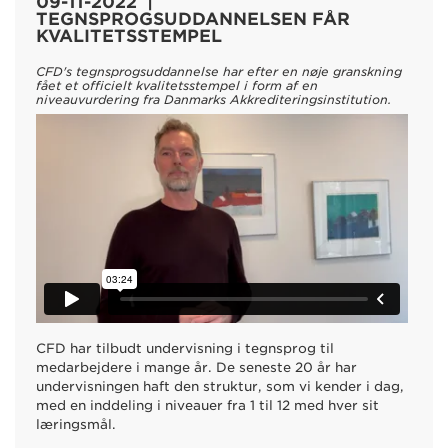
09-11-2022 |
TEGNSPROGSUDDANNELSEN FÅR
KVALITETSSTEMPEL
CFD's tegnsprogsuddannelse har efter en nøje granskning
fået et officielt kvalitetsstempel i form af en
niveauvurdering fra Danmarks Akkrediteringsinstitution.
CFD har tilbudt undervisning i tegnsprog til
medarbejdere i mange år. De seneste 20 år har
undervisningen haft den struktur, som vi kender i dag,
med en inddeling i niveauer fra 1 til 12 med hver sit
læringsmål.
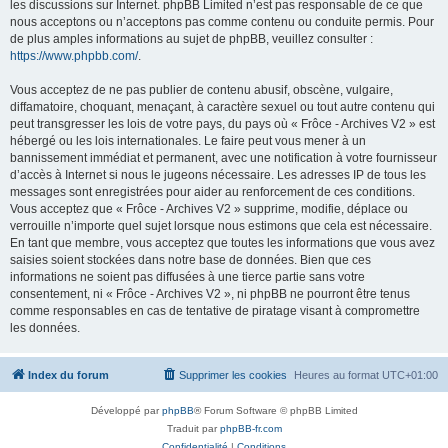
les discussions sur Internet. phpBB Limited n’est pas responsable de ce que
nous acceptons ou n’acceptons pas comme contenu ou conduite permis. Pour
de plus amples informations au sujet de phpBB, veuillez consulter :
https://www.phpbb.com/
.
Vous acceptez de ne pas publier de contenu abusif, obscène, vulgaire,
diffamatoire, choquant, menaçant, à caractère sexuel ou tout autre contenu qui
peut transgresser les lois de votre pays, du pays où « Frôce - Archives V2 » est
hébergé ou les lois internationales. Le faire peut vous mener à un
bannissement immédiat et permanent, avec une notification à votre fournisseur
d’accès à Internet si nous le jugeons nécessaire. Les adresses IP de tous les
messages sont enregistrées pour aider au renforcement de ces conditions.
Vous acceptez que « Frôce - Archives V2 » supprime, modifie, déplace ou
verrouille n’importe quel sujet lorsque nous estimons que cela est nécessaire.
En tant que membre, vous acceptez que toutes les informations que vous avez
saisies soient stockées dans notre base de données. Bien que ces
informations ne soient pas diffusées à une tierce partie sans votre
consentement, ni « Frôce - Archives V2 », ni phpBB ne pourront être tenus
comme responsables en cas de tentative de piratage visant à compromettre
les données.
Index du forum
Supprimer les cookies
Heures au format
UTC+01:00
Développé par
phpBB
® Forum Software © phpBB Limited
Traduit par
phpBB-fr.com
Confidentialité
|
Conditions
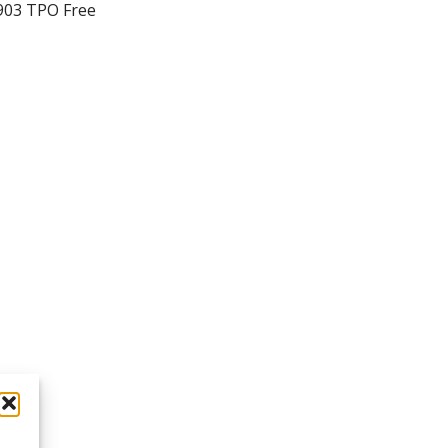
6903 TPO Free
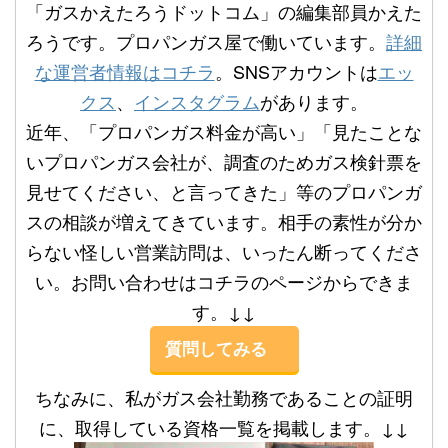
「ガスかえたろうドットコム」の編集部員かえた
ろうです。プロパンガス屋で働いています。
詳細
な運営者情報はコチラ
。SNSアカウントは
エッ
クス
、
インスタグラム
があります。
近年、「プロパンガス料金が高い」「見たことな
いプロパンガス会社が、調査のためガス検針票を
見せてください、と言ってきた」等のプロパンガ
スの相談が増えてきています。相手の素性が分か
らない怪しい営業訪問は、いったん断ってくださ
い。お問い合わせはコチラのページからできま
す。↓↓
質問してみる
ちなみに、私がガス会社勤務であることの証明
に、取得している資格一覧を掲載します。↓↓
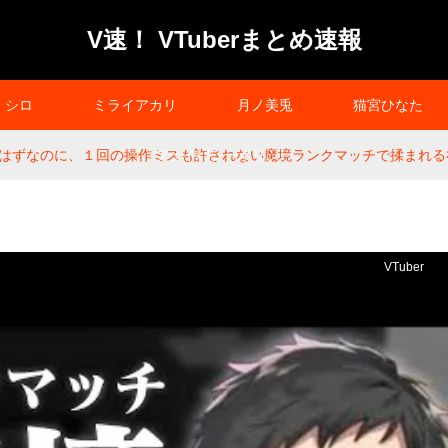
V速！ VTuberまとめ速報
シロ
ミライアカリ
月ノ美兎
猫宮ひなた
はずなのに、１回の操作ミスも許されない魔境ランクマッチで揉まれる社
プライバシーポリシー
VTuber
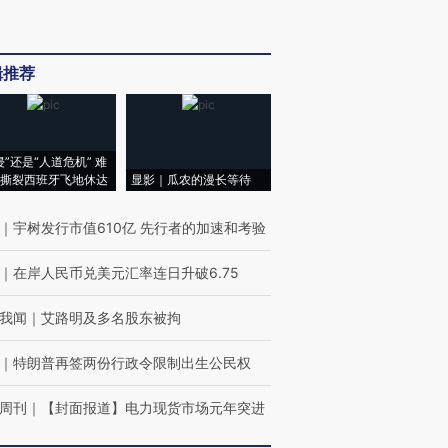
辑推荐
侵”还是“人道危机” 难
撕裂西班牙飞地休达
显影｜瓜农的漫长等待
｜
宇树发行市值610亿 先行者的加速和考验
｜
在岸人民币兑美元汇率连日升破6.75
我闻
｜
艾路明及多名股东被拘
｜
特朗普再签两份行政令限制出生公民权
周刊
｜
【封面报道】电力现货市场元年突进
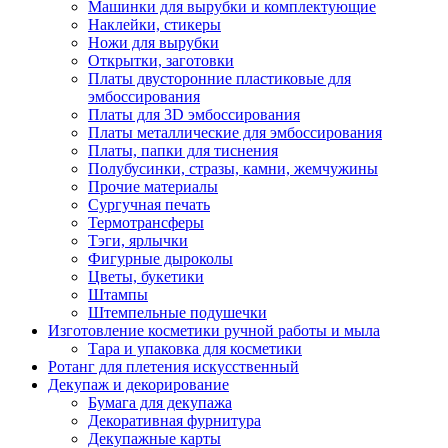
Машинки для вырубки и комплектующие
Наклейки, стикеры
Ножи для вырубки
Открытки, заготовки
Платы двусторонние пластиковые для
эмбоссирования
Платы для 3D эмбоссирования
Платы металлические для эмбоссирования
Платы, папки для тиснения
Полубусинки, стразы, камни, жемчужины
Прочие материалы
Сургучная печать
Термотрансферы
Тэги, ярлычки
Фигурные дыроколы
Цветы, букетики
Штампы
Штемпельные подушечки
Изготовление косметики ручной работы и мыла
Тара и упаковка для косметики
Ротанг для плетения искусственный
Декупаж и декорирование
Бумага для декупажа
Декоративная фурнитура
Декупажные карты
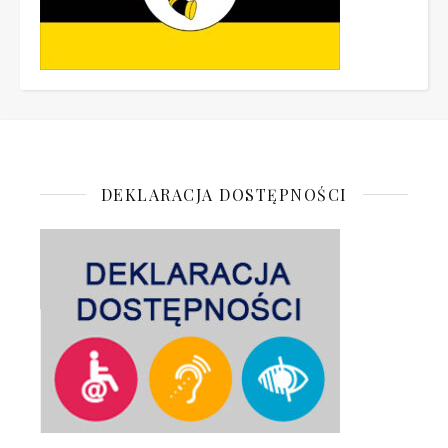
DEKLARACJA DOSTĘPNOŚCI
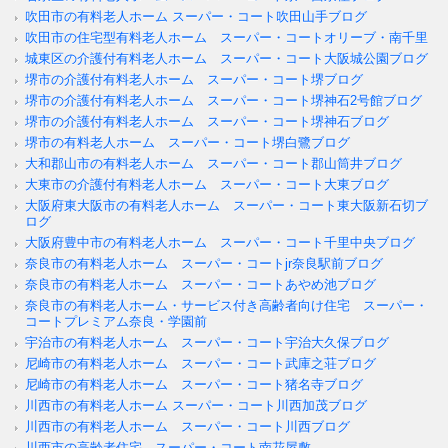
吹田市の有料老人ホーム スーパー・コート吹田山手ブログ
吹田市の住宅型有料老人ホーム スーパー・コートオリーブ・南千里
城東区の介護付有料老人ホーム スーパー・コート大阪城公園ブログ
堺市の介護付有料老人ホーム スーパー・コート堺ブログ
堺市の介護付有料老人ホーム スーパー・コート堺神石2号館ブログ
堺市の介護付有料老人ホーム スーパー・コート堺神石ブログ
堺市の有料老人ホーム スーパー・コート堺白鷺ブログ
大和郡山市の有料老人ホーム スーパー・コート郡山筒井ブログ
大東市の介護付有料老人ホーム スーパー・コート大東ブログ
大阪府東大阪市の有料老人ホーム スーパー・コート東大阪新石切ブ
ログ
大阪府豊中市の有料老人ホーム スーパー・コート千里中央ブログ
奈良市の有料老人ホーム スーパー・コートjr奈良駅前ブログ
奈良市の有料老人ホーム スーパー・コートあやめ池ブログ
奈良市の有料老人ホーム・サービス付き高齢者向け住宅 スーパー・
コートプレミアム奈良・学園前
宇治市の有料老人ホーム スーパー・コート宇治大久保ブログ
尼崎市の有料老人ホーム スーパー・コート武庫之荘ブログ
尼崎市の有料老人ホーム スーパー・コート猪名寺ブログ
川西市の有料老人ホーム スーパー・コート川西加茂ブログ
川西市の有料老人ホーム スーパー・コート川西ブログ
川西市の高齢者住宅 スーパー・コート南花屋敷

= = = = =

> Task directions:
Only those lines running from the one containing "奈良市の有料老人ホーム・サービス付き高齢者向け住宅 スーパー・" through the last line of the data above are to be copied, exactly, with both ends included.

> Exercise output:
奈良市の有料老人ホーム・サービス付き高齢者向け住宅 スーパー・
コートプレミアム奈良・学園前
宇治市の有料老人ホーム スーパー・コート宇治大久保ブログ
尼崎市の有料老人ホーム スーパー・コート武庫之荘ブログ
尼崎市の有料老人ホーム スーパー・コート猪名寺ブログ
川西市の有料老人ホーム スーパー・コート川西加茂ブログ
川西市の有料老人ホーム スーパー・コート川西ブログ
川西市の高齢者住宅 スーパー・コート南花屋敷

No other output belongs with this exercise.